Sanki Türkiye’de hiç darbe yapılmamış
Ergenekon Dâvâsı’nın gerekçeli kararında, “Ergenekon” isminde, “Gladyo/kontrgerilla yapılanmasına karşılık gelen silâhlı terör örgütü” olduğu sonucuna varıldığı belirtildi.
Ergenekon Dâvâsı’nın yaklaşık 16 bin 600 sayfalık gerekçeli kararın “önsöz” bölümünde, kararın sistematiğine ilişkin açıklamalar yer aldı.

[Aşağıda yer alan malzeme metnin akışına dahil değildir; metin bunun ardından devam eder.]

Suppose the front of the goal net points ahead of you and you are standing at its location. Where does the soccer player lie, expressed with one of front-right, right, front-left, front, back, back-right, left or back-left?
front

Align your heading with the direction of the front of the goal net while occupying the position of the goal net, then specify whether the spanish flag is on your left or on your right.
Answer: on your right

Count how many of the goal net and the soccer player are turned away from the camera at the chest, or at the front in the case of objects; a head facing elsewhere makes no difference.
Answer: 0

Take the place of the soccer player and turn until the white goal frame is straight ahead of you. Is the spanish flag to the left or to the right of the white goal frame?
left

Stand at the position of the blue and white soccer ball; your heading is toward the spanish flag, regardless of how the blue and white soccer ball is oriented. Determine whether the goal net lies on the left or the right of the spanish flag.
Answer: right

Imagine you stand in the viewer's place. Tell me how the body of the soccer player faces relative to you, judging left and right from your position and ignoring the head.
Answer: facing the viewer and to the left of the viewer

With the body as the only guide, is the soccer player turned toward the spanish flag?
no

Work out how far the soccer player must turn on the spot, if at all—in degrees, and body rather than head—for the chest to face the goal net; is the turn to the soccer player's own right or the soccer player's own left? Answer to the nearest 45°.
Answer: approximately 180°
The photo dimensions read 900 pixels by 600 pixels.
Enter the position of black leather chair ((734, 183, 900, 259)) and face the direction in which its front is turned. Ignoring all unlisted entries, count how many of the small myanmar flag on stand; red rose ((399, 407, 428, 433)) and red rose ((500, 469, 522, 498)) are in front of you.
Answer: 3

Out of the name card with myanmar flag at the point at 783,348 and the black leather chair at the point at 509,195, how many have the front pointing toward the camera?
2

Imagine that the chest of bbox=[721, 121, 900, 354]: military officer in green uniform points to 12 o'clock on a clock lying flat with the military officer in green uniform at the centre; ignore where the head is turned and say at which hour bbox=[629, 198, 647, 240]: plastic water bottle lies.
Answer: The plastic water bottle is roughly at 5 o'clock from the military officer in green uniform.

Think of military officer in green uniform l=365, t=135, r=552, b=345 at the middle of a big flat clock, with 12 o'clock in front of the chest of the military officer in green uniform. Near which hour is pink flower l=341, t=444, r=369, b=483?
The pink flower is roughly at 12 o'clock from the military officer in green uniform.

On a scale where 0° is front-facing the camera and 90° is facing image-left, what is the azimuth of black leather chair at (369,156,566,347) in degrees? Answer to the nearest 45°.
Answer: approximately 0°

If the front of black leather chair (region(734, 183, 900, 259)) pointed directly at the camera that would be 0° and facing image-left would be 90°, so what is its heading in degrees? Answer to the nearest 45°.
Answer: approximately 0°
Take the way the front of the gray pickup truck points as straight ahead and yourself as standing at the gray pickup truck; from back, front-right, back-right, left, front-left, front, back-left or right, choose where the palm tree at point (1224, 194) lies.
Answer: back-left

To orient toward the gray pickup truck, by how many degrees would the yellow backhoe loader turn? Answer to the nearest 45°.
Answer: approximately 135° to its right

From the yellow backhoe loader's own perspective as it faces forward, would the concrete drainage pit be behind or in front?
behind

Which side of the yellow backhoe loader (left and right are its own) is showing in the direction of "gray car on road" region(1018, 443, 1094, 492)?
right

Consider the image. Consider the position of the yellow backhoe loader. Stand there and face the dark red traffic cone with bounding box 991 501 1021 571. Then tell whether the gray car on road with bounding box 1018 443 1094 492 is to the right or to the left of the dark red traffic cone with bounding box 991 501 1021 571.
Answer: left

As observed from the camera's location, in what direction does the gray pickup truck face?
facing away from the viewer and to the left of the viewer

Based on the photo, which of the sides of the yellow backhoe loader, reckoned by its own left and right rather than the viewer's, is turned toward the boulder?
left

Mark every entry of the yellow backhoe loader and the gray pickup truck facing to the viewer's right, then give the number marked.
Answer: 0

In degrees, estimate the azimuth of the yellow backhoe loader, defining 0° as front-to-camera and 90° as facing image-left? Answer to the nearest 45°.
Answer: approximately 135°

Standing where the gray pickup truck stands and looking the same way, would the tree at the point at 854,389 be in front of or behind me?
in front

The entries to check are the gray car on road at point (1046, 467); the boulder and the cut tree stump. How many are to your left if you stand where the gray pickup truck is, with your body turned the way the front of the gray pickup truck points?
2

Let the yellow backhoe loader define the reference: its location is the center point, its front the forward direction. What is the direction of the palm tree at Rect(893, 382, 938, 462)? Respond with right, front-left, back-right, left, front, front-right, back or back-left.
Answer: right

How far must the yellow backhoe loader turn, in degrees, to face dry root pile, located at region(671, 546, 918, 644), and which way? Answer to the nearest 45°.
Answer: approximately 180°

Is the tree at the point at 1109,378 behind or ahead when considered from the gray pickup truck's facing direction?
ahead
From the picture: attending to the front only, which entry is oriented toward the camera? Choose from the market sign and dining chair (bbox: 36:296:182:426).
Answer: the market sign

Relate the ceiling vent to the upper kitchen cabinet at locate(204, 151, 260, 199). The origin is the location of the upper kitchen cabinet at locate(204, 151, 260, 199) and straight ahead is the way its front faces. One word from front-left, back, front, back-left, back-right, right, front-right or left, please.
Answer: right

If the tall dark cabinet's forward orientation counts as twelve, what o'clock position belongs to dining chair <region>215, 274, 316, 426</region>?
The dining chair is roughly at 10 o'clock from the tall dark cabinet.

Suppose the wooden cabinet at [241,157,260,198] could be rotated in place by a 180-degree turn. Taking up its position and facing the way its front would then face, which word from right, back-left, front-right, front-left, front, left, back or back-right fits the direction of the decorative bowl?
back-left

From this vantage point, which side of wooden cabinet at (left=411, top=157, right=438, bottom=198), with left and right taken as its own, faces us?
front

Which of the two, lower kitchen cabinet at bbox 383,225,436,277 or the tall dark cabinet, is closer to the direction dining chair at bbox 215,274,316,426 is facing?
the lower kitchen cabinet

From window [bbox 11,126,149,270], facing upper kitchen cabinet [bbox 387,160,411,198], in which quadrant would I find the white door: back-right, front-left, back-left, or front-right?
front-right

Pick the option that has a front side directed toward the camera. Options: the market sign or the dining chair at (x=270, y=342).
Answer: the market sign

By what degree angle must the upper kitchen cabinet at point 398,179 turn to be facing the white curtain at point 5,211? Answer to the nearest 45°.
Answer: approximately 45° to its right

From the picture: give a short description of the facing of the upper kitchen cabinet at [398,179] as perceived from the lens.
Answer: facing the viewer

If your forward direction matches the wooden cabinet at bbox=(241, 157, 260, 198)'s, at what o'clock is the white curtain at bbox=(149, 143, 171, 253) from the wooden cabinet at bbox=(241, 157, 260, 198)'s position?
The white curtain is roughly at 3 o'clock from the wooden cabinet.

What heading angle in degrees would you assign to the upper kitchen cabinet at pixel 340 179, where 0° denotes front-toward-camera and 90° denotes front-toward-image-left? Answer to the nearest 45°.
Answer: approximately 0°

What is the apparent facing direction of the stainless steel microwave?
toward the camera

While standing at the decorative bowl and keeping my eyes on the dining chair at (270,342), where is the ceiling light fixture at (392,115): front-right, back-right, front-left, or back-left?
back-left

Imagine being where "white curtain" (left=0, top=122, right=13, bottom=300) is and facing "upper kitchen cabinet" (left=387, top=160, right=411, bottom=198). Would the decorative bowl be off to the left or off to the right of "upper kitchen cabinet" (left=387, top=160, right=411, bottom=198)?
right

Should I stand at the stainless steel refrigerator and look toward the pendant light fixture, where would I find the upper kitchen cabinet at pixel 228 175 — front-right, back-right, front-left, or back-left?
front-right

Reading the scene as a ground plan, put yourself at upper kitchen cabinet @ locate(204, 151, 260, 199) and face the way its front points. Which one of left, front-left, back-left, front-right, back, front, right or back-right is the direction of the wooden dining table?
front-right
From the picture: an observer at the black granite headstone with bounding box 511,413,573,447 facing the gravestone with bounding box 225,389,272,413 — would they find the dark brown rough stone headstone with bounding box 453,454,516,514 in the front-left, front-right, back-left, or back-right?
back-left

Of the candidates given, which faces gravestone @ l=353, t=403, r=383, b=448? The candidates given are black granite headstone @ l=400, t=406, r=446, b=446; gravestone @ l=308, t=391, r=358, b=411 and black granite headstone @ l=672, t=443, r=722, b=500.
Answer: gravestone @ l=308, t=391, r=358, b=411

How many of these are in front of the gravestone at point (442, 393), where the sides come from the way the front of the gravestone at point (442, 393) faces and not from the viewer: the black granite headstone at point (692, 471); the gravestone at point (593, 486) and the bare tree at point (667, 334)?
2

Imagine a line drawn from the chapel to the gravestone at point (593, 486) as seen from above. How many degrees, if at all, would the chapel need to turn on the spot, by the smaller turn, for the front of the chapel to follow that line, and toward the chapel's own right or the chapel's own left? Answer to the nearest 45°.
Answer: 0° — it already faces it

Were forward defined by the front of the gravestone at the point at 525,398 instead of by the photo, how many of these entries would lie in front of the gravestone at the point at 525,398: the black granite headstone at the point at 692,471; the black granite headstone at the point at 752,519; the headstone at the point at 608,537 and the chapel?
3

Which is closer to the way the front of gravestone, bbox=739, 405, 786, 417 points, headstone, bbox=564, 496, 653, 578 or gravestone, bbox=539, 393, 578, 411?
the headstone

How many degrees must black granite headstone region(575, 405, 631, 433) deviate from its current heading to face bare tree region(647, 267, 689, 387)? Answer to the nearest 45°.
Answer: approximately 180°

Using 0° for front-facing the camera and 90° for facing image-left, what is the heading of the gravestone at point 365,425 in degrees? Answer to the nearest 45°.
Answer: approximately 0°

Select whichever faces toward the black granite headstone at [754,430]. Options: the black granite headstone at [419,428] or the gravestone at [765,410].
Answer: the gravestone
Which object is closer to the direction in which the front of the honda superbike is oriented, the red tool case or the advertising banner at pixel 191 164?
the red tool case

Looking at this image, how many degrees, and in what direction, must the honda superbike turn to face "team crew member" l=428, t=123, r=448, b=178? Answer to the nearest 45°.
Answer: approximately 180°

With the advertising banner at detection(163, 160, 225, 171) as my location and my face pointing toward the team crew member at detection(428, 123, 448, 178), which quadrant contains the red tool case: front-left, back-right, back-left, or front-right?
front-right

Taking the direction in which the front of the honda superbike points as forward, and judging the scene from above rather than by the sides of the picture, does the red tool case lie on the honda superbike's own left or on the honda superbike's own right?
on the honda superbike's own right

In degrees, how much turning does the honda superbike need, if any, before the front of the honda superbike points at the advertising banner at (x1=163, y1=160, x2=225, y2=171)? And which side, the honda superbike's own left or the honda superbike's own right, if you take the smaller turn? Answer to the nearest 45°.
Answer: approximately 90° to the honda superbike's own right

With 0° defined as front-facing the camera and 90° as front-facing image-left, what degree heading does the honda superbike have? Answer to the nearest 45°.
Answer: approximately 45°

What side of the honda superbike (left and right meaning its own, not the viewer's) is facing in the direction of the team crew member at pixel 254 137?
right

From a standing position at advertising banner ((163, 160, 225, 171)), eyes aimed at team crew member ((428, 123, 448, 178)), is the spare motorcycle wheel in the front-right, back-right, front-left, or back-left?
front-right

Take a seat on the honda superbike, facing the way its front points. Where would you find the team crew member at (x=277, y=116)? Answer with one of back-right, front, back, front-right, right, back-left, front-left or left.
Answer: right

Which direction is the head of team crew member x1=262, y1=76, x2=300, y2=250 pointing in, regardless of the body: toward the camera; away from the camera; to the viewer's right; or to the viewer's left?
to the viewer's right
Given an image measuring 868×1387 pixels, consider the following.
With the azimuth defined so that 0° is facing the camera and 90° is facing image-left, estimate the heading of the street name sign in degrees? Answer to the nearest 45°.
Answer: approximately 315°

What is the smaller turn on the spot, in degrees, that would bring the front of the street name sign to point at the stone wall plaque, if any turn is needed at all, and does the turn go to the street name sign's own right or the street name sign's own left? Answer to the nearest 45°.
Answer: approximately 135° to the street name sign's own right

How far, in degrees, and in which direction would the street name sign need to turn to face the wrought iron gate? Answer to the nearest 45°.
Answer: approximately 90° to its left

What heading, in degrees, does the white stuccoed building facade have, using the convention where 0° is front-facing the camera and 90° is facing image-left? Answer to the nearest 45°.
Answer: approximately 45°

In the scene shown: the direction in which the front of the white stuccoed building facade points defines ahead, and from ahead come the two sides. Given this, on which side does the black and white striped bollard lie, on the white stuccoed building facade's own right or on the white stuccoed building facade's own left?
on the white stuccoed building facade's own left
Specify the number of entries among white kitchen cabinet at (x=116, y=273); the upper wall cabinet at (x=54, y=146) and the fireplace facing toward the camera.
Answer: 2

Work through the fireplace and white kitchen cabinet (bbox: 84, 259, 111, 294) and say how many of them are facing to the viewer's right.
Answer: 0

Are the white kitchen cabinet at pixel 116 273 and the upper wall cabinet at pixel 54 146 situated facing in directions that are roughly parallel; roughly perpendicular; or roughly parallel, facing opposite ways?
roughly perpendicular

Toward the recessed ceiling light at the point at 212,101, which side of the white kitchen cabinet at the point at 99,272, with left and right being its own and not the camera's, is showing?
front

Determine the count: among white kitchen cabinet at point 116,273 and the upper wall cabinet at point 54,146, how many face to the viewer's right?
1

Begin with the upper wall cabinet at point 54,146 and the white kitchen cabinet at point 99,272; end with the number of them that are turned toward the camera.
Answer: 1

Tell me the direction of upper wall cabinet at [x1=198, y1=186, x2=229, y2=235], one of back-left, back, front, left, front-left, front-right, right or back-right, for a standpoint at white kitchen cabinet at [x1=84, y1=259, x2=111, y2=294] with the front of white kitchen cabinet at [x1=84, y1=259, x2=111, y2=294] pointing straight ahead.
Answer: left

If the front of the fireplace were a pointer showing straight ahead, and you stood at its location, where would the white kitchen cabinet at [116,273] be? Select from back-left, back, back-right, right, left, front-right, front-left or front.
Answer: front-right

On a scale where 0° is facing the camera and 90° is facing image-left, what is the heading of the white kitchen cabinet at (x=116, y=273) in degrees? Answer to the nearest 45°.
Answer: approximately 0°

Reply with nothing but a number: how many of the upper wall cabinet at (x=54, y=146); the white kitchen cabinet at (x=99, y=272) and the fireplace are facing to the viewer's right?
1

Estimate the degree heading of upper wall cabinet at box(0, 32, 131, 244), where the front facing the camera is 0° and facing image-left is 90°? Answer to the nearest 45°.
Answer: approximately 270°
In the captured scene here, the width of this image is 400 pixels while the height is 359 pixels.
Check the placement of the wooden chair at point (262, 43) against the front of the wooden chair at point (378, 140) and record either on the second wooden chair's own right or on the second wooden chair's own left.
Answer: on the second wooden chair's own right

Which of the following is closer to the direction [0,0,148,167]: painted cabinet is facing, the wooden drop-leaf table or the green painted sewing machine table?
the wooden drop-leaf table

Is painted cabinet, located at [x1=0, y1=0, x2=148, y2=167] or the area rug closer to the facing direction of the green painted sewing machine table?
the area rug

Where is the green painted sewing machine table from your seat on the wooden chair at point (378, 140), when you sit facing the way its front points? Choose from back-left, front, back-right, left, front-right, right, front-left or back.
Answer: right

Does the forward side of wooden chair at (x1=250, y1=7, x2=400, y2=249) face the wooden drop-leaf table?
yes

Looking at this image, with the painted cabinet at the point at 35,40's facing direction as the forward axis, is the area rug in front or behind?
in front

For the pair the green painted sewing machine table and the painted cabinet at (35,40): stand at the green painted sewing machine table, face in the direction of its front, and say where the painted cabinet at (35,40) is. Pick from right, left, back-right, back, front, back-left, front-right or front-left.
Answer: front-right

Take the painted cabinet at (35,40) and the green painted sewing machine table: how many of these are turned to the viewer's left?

Duruşmaların 20 Ekim 2008’de başlayıp 5 Ağustos 2013’te sona erdiği ifade edilen kararda, şunlar kaydedildi:
“Bu yargılama sonunda, Ergenekon diye bir örgüt olduğu, bu örgütün yapısı, eylemleri ve belgeleri dikkate alındığında mevcut yasalara göre silâhlı bir terör örgütü özelliği taşıdığı, bu silâhlı terör örgütünün bir derin devlet yani Gladyo/Kontrgerilla yapılanmasına karşılık geldiği ve esas olarak Türk Silâhlı Kuvvetleri içinde yasadışı olarak oluşturulup faaliyet gösterdiği, mensupları arasında asker-sivil toplumun her kesim ve statüsünden insanların bulunduğu sonucuna varılmıştır. Toplumda geçmişten bu yana Ergenekon ismi dahil değişik isimlerle bilinen, kabul edilen ve eylemleri şikâyet edilen ‘derin devlet yapılanması’ hakkında ilk kez bir yargı kararı verilmiştir. Yapılan yargılamada sanıklar hakkında, gerek Ergenekon Terör Örgütü üyeliği gerekse işledikleri sair suçları nedeniyle cezalandırılmalarına karar verilmiştir. Sanıkların işlediği sabit görülen sair suçların en önemlisi, ‘cebir ve şiddet kullanarak Türkiye Cumhuriyeti Hükümeti’ni ortadan kaldırmaya veya görevlerini yapmasını kısmen veya tamamen engellemeye teşebbüs etme (hükümeti cebren ıskat veya vazife görmekten cebren men etme)’ suçudur.”
Kararda, askerî darbelerin öncesinde toplumun buna hazırlandığı ve büyük mağduriyetler yaşanmasına sebep olduğu aktarıldı.
Yapılan savunmalarda, Ergenekon Terör Örgütü’nün faaliyetlerinden dolayı sanıkların suçlandıkları hususu görmezden gelinerek, “Türk ordusuna büyük bir bühtan yapıldığı”nın iddia edildiği kaydedilerek, “Sanki Türkiye’de hiç darbe olmamış ve hükümetlerin görevi sekteye uğratılmamış gibi bir yaklaşım sergilenmiştir” denildi.